The second arrival, Casa Bonavita, may prove even more consequential. The hotel, which opened in May, is the work of Suzanne Sharp, the Malta-born cofounder of London’s The Rug Company. She spent years transforming an 18th-century mansion in Attard, a historic town at the bullseye center of the island. The result feels deeply personal: a kind of rococo for the current era, with interiors layered in Murano glass, antique Italian furniture, hand-painted tiles, and heirlooms gathered from Malta, North Africa, Italy, and England. A former kitchen has become a sleek bar wrapped in a hand-painted mural of Valletta’s harbor, while lush gardens spill around hidden terraces, fountains, and two palm-shaded outdoor pools. A new luxury hotel is hardly headline news elsewhere in the Mediterranean, but Casa Bonavita feels like the clearest sign yet that Malta is leveling up.

Left: A lush hotel pool area with turquoise water, wicker sun loungers, yellow fringed parasols, and vibrant bougainvillea against ancient limestone walls.
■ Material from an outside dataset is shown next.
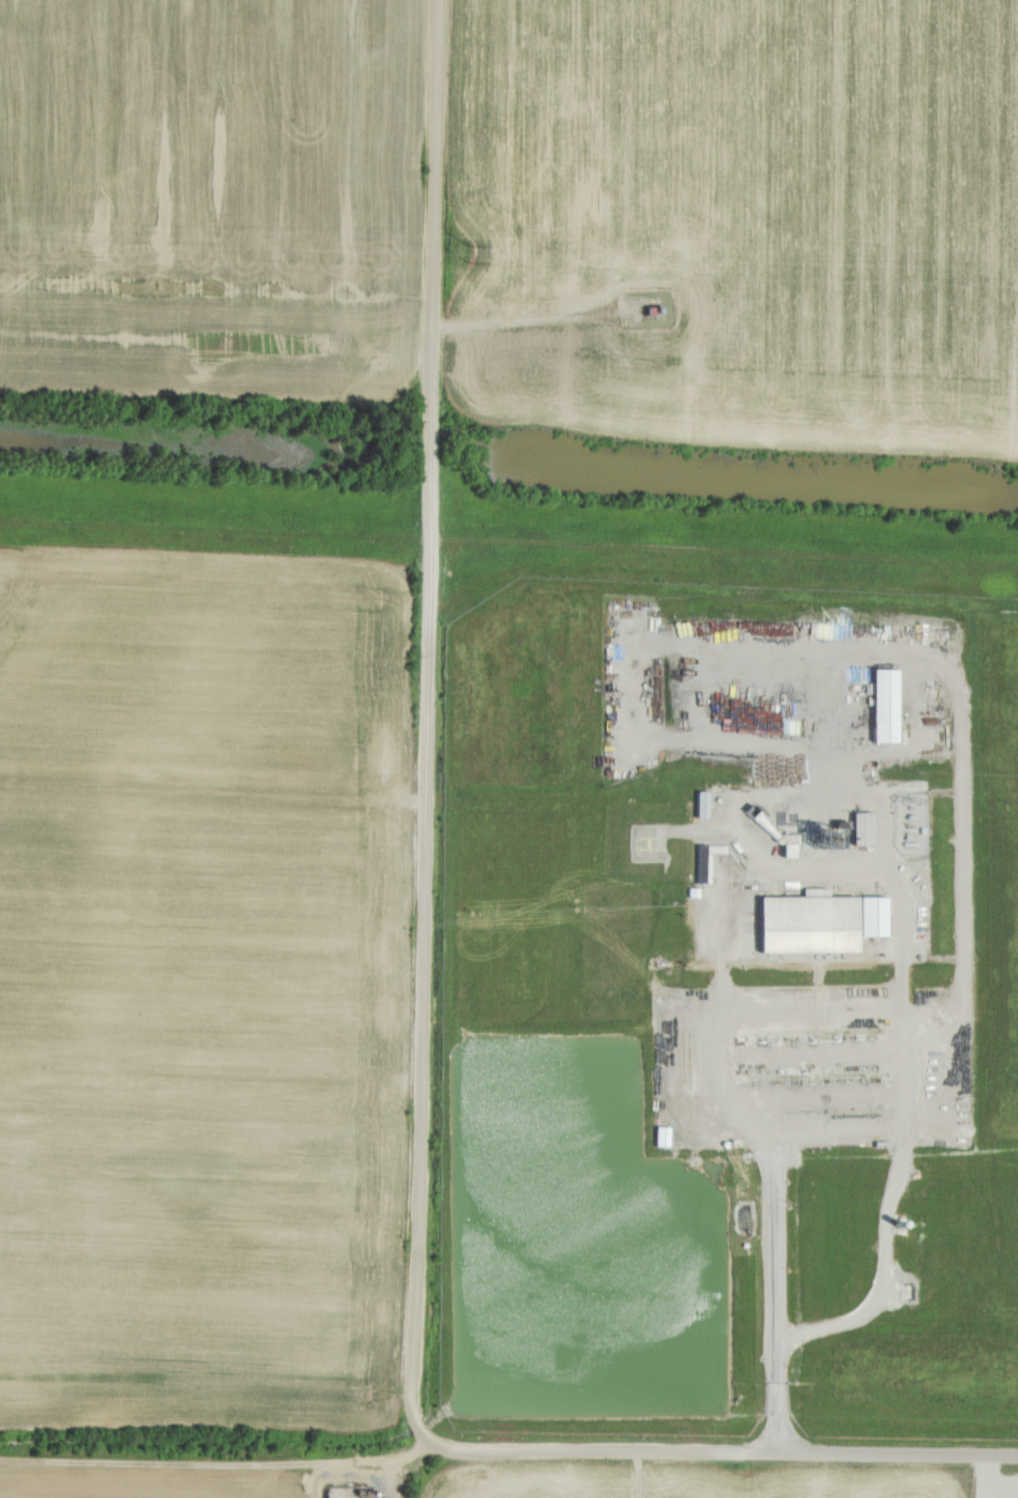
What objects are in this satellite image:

Right: An intimate, eccentrically decorated hotel bar with hand-painted maritime murals covering the walls and ceiling, rattan armchairs, and a brass-railed bar.
From left: The main pool at Casa Bonavita (photo: Bob Gazovski; courtesy Casa Bonavita); the hotel's nautical-themed bar with hand-painted murals (photo: Julian Vassallo)

Eat & Drink

Malta’s food traditions reflect the island’s deep ties to Sicily and the Arab world. Look out for pastizzi, flaky fist-size pastries typically filled with ricotta or spiced peas, and ftira, a pizza-like flatbread topped with potatoes, tomatoes, olives, and tuna. Tal-Petut, a homey Maltese restaurant in Birgu across the harbor from Valletta in the Three Cities, has no printed menu, but the owner often serves one or both as part of the nightly feast.